ETFs Languish as Analysts Miss Mark on Chinese Banks

A common criticism some China ETFs is that the funds are excessively allocated to the financial services sector. For example, the $5 billion iShares China Large-Cap ETF (NYSEArca: FXI), the largest and most heavily traded China ETF, allocates 52% of its weight to the financial services sector.

Even in docile market settings, an ETF with more than half its weight in just one sector is a risk, but the environment for Chinese banks has been anything docile.

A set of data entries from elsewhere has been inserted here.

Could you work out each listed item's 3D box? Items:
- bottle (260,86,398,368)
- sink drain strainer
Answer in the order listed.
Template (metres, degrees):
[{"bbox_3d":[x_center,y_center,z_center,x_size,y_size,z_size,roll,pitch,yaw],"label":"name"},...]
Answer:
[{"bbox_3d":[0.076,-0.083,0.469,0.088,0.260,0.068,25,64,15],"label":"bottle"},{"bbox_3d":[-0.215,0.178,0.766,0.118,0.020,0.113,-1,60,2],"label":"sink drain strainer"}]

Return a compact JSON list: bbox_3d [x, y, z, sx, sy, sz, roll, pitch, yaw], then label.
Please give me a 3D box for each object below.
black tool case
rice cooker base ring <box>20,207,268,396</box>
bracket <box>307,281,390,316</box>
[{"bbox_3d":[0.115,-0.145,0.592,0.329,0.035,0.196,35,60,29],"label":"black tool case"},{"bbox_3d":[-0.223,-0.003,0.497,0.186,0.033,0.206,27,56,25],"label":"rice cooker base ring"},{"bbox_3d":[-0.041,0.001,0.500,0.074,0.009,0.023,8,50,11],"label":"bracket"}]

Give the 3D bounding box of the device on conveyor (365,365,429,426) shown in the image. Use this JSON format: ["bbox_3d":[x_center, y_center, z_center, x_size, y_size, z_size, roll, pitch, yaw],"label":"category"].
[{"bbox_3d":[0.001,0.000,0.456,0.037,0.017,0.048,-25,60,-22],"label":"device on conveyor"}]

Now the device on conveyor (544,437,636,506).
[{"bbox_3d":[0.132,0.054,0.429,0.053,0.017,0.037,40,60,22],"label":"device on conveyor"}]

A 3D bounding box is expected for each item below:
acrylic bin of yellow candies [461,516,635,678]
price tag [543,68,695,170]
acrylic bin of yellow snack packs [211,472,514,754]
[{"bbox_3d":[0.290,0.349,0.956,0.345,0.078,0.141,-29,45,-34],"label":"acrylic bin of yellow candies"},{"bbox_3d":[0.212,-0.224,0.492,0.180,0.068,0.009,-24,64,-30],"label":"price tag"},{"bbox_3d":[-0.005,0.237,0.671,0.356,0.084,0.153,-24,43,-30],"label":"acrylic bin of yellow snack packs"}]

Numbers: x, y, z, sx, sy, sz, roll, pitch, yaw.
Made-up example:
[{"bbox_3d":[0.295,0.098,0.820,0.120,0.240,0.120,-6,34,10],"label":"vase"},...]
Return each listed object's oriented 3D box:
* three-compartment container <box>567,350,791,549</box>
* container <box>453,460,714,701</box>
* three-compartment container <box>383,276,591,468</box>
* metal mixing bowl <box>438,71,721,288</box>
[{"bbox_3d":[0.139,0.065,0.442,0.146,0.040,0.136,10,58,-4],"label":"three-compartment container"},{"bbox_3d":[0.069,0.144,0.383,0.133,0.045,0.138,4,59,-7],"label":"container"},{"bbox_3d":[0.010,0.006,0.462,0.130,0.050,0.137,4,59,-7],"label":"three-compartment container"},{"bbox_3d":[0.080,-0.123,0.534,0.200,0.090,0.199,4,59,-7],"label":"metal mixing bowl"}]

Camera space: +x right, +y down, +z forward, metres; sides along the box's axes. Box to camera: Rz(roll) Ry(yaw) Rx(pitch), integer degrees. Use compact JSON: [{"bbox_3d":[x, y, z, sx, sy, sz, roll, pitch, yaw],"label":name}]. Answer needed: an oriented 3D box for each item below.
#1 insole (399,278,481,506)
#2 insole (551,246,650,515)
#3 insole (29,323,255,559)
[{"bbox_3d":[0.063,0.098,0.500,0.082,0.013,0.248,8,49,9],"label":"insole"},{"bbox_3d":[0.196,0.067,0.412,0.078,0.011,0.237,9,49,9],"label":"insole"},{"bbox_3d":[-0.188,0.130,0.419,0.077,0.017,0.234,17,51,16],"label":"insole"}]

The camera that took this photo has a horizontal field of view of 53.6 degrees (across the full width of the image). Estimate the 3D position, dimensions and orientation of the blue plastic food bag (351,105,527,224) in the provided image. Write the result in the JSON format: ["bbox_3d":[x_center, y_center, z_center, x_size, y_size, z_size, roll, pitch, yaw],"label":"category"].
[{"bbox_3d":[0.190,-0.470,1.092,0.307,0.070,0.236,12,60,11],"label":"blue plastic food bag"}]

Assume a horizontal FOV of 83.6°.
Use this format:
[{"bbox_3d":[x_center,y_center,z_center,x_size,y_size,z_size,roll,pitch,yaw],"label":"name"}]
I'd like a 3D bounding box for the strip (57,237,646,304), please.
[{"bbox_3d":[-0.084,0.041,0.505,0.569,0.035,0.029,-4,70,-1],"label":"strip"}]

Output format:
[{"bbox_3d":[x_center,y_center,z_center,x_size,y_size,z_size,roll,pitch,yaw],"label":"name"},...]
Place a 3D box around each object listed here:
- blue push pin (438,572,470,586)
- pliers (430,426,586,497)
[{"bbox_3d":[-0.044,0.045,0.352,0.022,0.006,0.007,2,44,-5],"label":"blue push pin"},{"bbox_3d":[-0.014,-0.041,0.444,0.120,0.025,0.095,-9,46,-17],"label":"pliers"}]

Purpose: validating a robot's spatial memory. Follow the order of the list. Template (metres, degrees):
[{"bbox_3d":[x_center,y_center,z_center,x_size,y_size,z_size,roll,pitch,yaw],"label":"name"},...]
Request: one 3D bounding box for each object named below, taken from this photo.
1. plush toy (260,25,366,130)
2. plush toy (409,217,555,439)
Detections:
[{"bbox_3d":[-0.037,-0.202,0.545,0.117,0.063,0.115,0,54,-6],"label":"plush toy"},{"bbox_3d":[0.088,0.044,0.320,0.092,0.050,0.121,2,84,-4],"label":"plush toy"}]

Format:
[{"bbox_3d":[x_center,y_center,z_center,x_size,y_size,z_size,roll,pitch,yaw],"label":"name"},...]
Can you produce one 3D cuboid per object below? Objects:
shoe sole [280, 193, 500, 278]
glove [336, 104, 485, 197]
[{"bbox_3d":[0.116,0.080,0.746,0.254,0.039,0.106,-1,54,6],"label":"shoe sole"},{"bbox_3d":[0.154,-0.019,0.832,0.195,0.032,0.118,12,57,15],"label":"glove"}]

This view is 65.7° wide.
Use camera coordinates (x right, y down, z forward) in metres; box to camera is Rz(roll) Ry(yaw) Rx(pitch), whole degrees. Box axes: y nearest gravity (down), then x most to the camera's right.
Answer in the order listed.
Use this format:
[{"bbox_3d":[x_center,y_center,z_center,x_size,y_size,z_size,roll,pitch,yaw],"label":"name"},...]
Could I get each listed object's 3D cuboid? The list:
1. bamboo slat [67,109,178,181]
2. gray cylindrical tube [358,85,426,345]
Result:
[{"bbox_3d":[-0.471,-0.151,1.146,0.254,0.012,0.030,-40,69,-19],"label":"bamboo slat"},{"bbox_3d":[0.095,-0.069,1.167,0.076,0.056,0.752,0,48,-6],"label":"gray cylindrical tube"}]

The June spike in SHIBOR rates prompted questions about liquidity within the Chinese banking system, a scenario that weighed on FXI and several other large China funds. [China ETFs Plunge on PBOC Liquidity Comments]

Adding to the woes for investors is that analysts tracking Chinese banks have been reluctant to sound bearish views on those stocks. Seventy percent of analysts covering Chinese financial stocks rate them a buy, the highest among the world’s top 10 markets, reports Nishant Kumar for Reuters. Analysts have remained bullish on Chinese banks even as mutual funds have unloaded those stocks and short sellers have smelled blood, according to Reuters.

Reuters notes that none of the 37 financial services stocks in the MSCI China Index is rated a sell. That is the index tracked by the iShares MSCI China ETF (NYSEArca: MCHI), an ETF with a 38.3 weight to the financial services sector. That is about two-and-a-half times the fund’s second-largest sector weight, energy. [More Troubling Headlines for China ETFs]

Indicating that prospective buyers of China ETFs may want to pay more attention to the buy side than the sell side, “a Reuters poll of Chinese funds in June showed portfolio managers were planning to invest 13 percent of their fund assets in financial stocks over the next three months, down from 20.1 percent in December,” according to the news agency.